(Stored data entries)
+ + + + + + +

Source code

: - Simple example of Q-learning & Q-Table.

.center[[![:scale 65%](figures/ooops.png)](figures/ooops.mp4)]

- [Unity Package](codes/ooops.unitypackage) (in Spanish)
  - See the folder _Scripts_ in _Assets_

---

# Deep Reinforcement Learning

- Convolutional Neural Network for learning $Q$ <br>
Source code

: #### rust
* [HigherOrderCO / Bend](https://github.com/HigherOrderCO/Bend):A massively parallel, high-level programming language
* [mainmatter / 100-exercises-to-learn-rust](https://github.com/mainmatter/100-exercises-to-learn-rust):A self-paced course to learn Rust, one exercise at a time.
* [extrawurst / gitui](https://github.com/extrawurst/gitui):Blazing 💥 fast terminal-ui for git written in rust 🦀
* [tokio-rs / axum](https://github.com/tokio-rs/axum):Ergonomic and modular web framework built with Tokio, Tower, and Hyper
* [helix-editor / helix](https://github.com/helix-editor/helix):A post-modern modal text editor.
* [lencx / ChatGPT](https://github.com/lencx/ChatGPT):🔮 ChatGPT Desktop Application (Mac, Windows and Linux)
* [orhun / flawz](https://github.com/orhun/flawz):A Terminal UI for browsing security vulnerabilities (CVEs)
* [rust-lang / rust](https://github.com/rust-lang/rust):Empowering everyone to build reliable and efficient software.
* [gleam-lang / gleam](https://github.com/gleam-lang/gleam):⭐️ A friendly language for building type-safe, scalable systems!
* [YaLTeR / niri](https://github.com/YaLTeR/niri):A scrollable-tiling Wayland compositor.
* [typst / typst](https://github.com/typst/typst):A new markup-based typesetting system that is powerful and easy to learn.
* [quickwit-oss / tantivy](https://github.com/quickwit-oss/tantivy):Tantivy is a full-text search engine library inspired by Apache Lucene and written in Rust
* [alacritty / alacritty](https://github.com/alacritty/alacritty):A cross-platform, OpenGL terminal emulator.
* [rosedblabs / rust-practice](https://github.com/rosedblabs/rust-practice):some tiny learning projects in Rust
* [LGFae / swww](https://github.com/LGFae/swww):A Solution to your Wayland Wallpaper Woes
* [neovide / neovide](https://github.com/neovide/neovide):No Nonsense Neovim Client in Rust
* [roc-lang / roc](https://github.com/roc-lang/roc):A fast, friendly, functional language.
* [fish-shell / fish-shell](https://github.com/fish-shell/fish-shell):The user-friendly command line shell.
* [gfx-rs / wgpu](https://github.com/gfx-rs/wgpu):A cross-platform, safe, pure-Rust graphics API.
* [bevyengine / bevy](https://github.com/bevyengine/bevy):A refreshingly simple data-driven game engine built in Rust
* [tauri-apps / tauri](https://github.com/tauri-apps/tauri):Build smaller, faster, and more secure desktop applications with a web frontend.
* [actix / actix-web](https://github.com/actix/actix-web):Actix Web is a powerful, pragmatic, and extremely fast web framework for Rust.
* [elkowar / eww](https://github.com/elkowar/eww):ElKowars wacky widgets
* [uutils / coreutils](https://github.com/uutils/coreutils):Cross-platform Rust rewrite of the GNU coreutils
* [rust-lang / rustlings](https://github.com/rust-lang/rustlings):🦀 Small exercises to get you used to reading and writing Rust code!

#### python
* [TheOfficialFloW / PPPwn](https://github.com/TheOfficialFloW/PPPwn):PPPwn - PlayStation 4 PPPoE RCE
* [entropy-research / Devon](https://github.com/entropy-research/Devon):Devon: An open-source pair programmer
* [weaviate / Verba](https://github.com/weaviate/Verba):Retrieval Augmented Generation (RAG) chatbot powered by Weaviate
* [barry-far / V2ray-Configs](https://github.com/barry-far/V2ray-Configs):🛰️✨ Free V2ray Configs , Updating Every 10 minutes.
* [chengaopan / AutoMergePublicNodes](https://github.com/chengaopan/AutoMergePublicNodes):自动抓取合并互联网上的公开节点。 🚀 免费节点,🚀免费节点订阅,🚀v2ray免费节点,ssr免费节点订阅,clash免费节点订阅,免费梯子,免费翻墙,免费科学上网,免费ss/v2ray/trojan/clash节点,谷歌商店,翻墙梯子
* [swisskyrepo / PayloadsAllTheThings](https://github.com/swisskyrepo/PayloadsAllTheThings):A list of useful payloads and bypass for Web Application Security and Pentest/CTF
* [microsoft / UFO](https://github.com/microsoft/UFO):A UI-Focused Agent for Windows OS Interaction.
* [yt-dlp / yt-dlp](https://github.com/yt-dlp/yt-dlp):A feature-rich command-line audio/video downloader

+ + + + + + +

> [Try it] Write down again the exact lines running from the beginning of the data to the line containing "high-level programming language", with both ends included.

> [Result]
Source code

: - Simple example of Q-learning & Q-Table.

.center[[![:scale 65%](figures/ooops.png)](figures/ooops.mp4)]

- [Unity Package](codes/ooops.unitypackage) (in Spanish)
  - See the folder _Scripts_ in _Assets_

---

# Deep Reinforcement Learning

- Convolutional Neural Network for learning $Q$ <br>
Source code

: #### rust
* [HigherOrderCO / Bend](https://github.com/HigherOrderCO/Bend):A massively parallel, high-level programming language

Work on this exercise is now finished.